++++ Input for this task

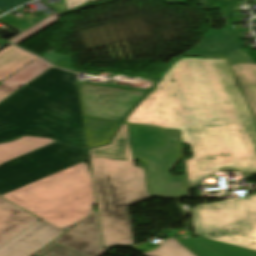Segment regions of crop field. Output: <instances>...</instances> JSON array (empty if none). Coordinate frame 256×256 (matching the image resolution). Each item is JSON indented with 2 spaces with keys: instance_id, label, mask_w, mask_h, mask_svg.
<instances>
[{
  "instance_id": "8a807250",
  "label": "crop field",
  "mask_w": 256,
  "mask_h": 256,
  "mask_svg": "<svg viewBox=\"0 0 256 256\" xmlns=\"http://www.w3.org/2000/svg\"><path fill=\"white\" fill-rule=\"evenodd\" d=\"M227 59L180 57L124 122L181 131L189 189L229 167L256 173V121Z\"/></svg>"
},
{
  "instance_id": "ac0d7876",
  "label": "crop field",
  "mask_w": 256,
  "mask_h": 256,
  "mask_svg": "<svg viewBox=\"0 0 256 256\" xmlns=\"http://www.w3.org/2000/svg\"><path fill=\"white\" fill-rule=\"evenodd\" d=\"M104 247L134 244L128 206L152 197L187 195L184 177L168 170L181 158L178 131L122 123L109 145L89 150Z\"/></svg>"
},
{
  "instance_id": "34b2d1b8",
  "label": "crop field",
  "mask_w": 256,
  "mask_h": 256,
  "mask_svg": "<svg viewBox=\"0 0 256 256\" xmlns=\"http://www.w3.org/2000/svg\"><path fill=\"white\" fill-rule=\"evenodd\" d=\"M24 134L88 148L74 73L52 67L0 103V142Z\"/></svg>"
},
{
  "instance_id": "412701ff",
  "label": "crop field",
  "mask_w": 256,
  "mask_h": 256,
  "mask_svg": "<svg viewBox=\"0 0 256 256\" xmlns=\"http://www.w3.org/2000/svg\"><path fill=\"white\" fill-rule=\"evenodd\" d=\"M2 196L61 229L81 222L96 203L85 162Z\"/></svg>"
},
{
  "instance_id": "f4fd0767",
  "label": "crop field",
  "mask_w": 256,
  "mask_h": 256,
  "mask_svg": "<svg viewBox=\"0 0 256 256\" xmlns=\"http://www.w3.org/2000/svg\"><path fill=\"white\" fill-rule=\"evenodd\" d=\"M195 235L256 250V194L192 211Z\"/></svg>"
},
{
  "instance_id": "dd49c442",
  "label": "crop field",
  "mask_w": 256,
  "mask_h": 256,
  "mask_svg": "<svg viewBox=\"0 0 256 256\" xmlns=\"http://www.w3.org/2000/svg\"><path fill=\"white\" fill-rule=\"evenodd\" d=\"M88 150L58 142L0 165V195L86 161Z\"/></svg>"
},
{
  "instance_id": "e52e79f7",
  "label": "crop field",
  "mask_w": 256,
  "mask_h": 256,
  "mask_svg": "<svg viewBox=\"0 0 256 256\" xmlns=\"http://www.w3.org/2000/svg\"><path fill=\"white\" fill-rule=\"evenodd\" d=\"M243 43L232 25L209 30L197 47L184 56L228 58L256 115V65L241 53Z\"/></svg>"
},
{
  "instance_id": "d8731c3e",
  "label": "crop field",
  "mask_w": 256,
  "mask_h": 256,
  "mask_svg": "<svg viewBox=\"0 0 256 256\" xmlns=\"http://www.w3.org/2000/svg\"><path fill=\"white\" fill-rule=\"evenodd\" d=\"M79 89L84 116L118 121H122L146 93L85 82H79Z\"/></svg>"
},
{
  "instance_id": "5a996713",
  "label": "crop field",
  "mask_w": 256,
  "mask_h": 256,
  "mask_svg": "<svg viewBox=\"0 0 256 256\" xmlns=\"http://www.w3.org/2000/svg\"><path fill=\"white\" fill-rule=\"evenodd\" d=\"M54 243L88 256H101L111 248H103L97 212L59 237Z\"/></svg>"
},
{
  "instance_id": "3316defc",
  "label": "crop field",
  "mask_w": 256,
  "mask_h": 256,
  "mask_svg": "<svg viewBox=\"0 0 256 256\" xmlns=\"http://www.w3.org/2000/svg\"><path fill=\"white\" fill-rule=\"evenodd\" d=\"M64 232L38 221L0 248V256H30Z\"/></svg>"
},
{
  "instance_id": "28ad6ade",
  "label": "crop field",
  "mask_w": 256,
  "mask_h": 256,
  "mask_svg": "<svg viewBox=\"0 0 256 256\" xmlns=\"http://www.w3.org/2000/svg\"><path fill=\"white\" fill-rule=\"evenodd\" d=\"M38 220L0 198V247Z\"/></svg>"
},
{
  "instance_id": "d1516ede",
  "label": "crop field",
  "mask_w": 256,
  "mask_h": 256,
  "mask_svg": "<svg viewBox=\"0 0 256 256\" xmlns=\"http://www.w3.org/2000/svg\"><path fill=\"white\" fill-rule=\"evenodd\" d=\"M180 242L197 256H256V251L202 237H191Z\"/></svg>"
},
{
  "instance_id": "22f410ed",
  "label": "crop field",
  "mask_w": 256,
  "mask_h": 256,
  "mask_svg": "<svg viewBox=\"0 0 256 256\" xmlns=\"http://www.w3.org/2000/svg\"><path fill=\"white\" fill-rule=\"evenodd\" d=\"M52 67L51 65L45 63L41 59H36L5 81L3 85H0V101L7 95L18 89L20 86L27 84L38 75ZM8 97V96H7Z\"/></svg>"
},
{
  "instance_id": "cbeb9de0",
  "label": "crop field",
  "mask_w": 256,
  "mask_h": 256,
  "mask_svg": "<svg viewBox=\"0 0 256 256\" xmlns=\"http://www.w3.org/2000/svg\"><path fill=\"white\" fill-rule=\"evenodd\" d=\"M89 148L108 144L121 122L84 117Z\"/></svg>"
},
{
  "instance_id": "5142ce71",
  "label": "crop field",
  "mask_w": 256,
  "mask_h": 256,
  "mask_svg": "<svg viewBox=\"0 0 256 256\" xmlns=\"http://www.w3.org/2000/svg\"><path fill=\"white\" fill-rule=\"evenodd\" d=\"M35 58L12 45L0 51V82Z\"/></svg>"
},
{
  "instance_id": "d9b57169",
  "label": "crop field",
  "mask_w": 256,
  "mask_h": 256,
  "mask_svg": "<svg viewBox=\"0 0 256 256\" xmlns=\"http://www.w3.org/2000/svg\"><path fill=\"white\" fill-rule=\"evenodd\" d=\"M52 141L54 140L25 136L12 142L0 144V163Z\"/></svg>"
},
{
  "instance_id": "733c2abd",
  "label": "crop field",
  "mask_w": 256,
  "mask_h": 256,
  "mask_svg": "<svg viewBox=\"0 0 256 256\" xmlns=\"http://www.w3.org/2000/svg\"><path fill=\"white\" fill-rule=\"evenodd\" d=\"M143 254L145 256H194L173 238L162 242L159 248Z\"/></svg>"
},
{
  "instance_id": "4a817a6b",
  "label": "crop field",
  "mask_w": 256,
  "mask_h": 256,
  "mask_svg": "<svg viewBox=\"0 0 256 256\" xmlns=\"http://www.w3.org/2000/svg\"><path fill=\"white\" fill-rule=\"evenodd\" d=\"M57 20H59V13L56 11L52 15L47 17L46 19L36 23L35 25H33L30 28L26 29L25 31L21 32L20 35L16 36L15 38H13L9 41L17 44Z\"/></svg>"
},
{
  "instance_id": "bc2a9ffb",
  "label": "crop field",
  "mask_w": 256,
  "mask_h": 256,
  "mask_svg": "<svg viewBox=\"0 0 256 256\" xmlns=\"http://www.w3.org/2000/svg\"><path fill=\"white\" fill-rule=\"evenodd\" d=\"M35 256H85V255L52 243L46 248H44L42 251L37 253Z\"/></svg>"
},
{
  "instance_id": "214f88e0",
  "label": "crop field",
  "mask_w": 256,
  "mask_h": 256,
  "mask_svg": "<svg viewBox=\"0 0 256 256\" xmlns=\"http://www.w3.org/2000/svg\"><path fill=\"white\" fill-rule=\"evenodd\" d=\"M0 21L18 32H21L26 28L30 27L31 25L35 24L25 17L18 19L10 13L0 18Z\"/></svg>"
},
{
  "instance_id": "92a150f3",
  "label": "crop field",
  "mask_w": 256,
  "mask_h": 256,
  "mask_svg": "<svg viewBox=\"0 0 256 256\" xmlns=\"http://www.w3.org/2000/svg\"><path fill=\"white\" fill-rule=\"evenodd\" d=\"M26 1L29 0H0V10L5 12Z\"/></svg>"
},
{
  "instance_id": "dafd665d",
  "label": "crop field",
  "mask_w": 256,
  "mask_h": 256,
  "mask_svg": "<svg viewBox=\"0 0 256 256\" xmlns=\"http://www.w3.org/2000/svg\"><path fill=\"white\" fill-rule=\"evenodd\" d=\"M85 2H88V0H66L67 9L69 11Z\"/></svg>"
},
{
  "instance_id": "00972430",
  "label": "crop field",
  "mask_w": 256,
  "mask_h": 256,
  "mask_svg": "<svg viewBox=\"0 0 256 256\" xmlns=\"http://www.w3.org/2000/svg\"><path fill=\"white\" fill-rule=\"evenodd\" d=\"M56 66L74 70L69 56L64 60L60 61L59 63H57Z\"/></svg>"
},
{
  "instance_id": "a9b5d70f",
  "label": "crop field",
  "mask_w": 256,
  "mask_h": 256,
  "mask_svg": "<svg viewBox=\"0 0 256 256\" xmlns=\"http://www.w3.org/2000/svg\"><path fill=\"white\" fill-rule=\"evenodd\" d=\"M90 1H92V0H90Z\"/></svg>"
}]
</instances>
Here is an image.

++++++++

* _Set exercise_
Could you quote the records from their very start through the line containing "247L134 244L128 206L152", including both ends and leaving out the pictures?

* _Solution to the problem_
Segment regions of crop field. Output: <instances>...</instances> JSON array (empty if none). Coordinate frame 256×256 (matching the image resolution). Each item is JSON indented with 2 spaces with keys: instance_id, label, mask_w, mask_h, mask_svg.
<instances>
[{
  "instance_id": "8a807250",
  "label": "crop field",
  "mask_w": 256,
  "mask_h": 256,
  "mask_svg": "<svg viewBox=\"0 0 256 256\" xmlns=\"http://www.w3.org/2000/svg\"><path fill=\"white\" fill-rule=\"evenodd\" d=\"M227 59L180 57L124 122L181 131L189 189L229 167L256 173V121Z\"/></svg>"
},
{
  "instance_id": "ac0d7876",
  "label": "crop field",
  "mask_w": 256,
  "mask_h": 256,
  "mask_svg": "<svg viewBox=\"0 0 256 256\" xmlns=\"http://www.w3.org/2000/svg\"><path fill=\"white\" fill-rule=\"evenodd\" d=\"M104 247L134 244L128 206L152 197L187 195L184 177L168 170L181 158L178 131L122 123L109 145L89 150Z\"/></svg>"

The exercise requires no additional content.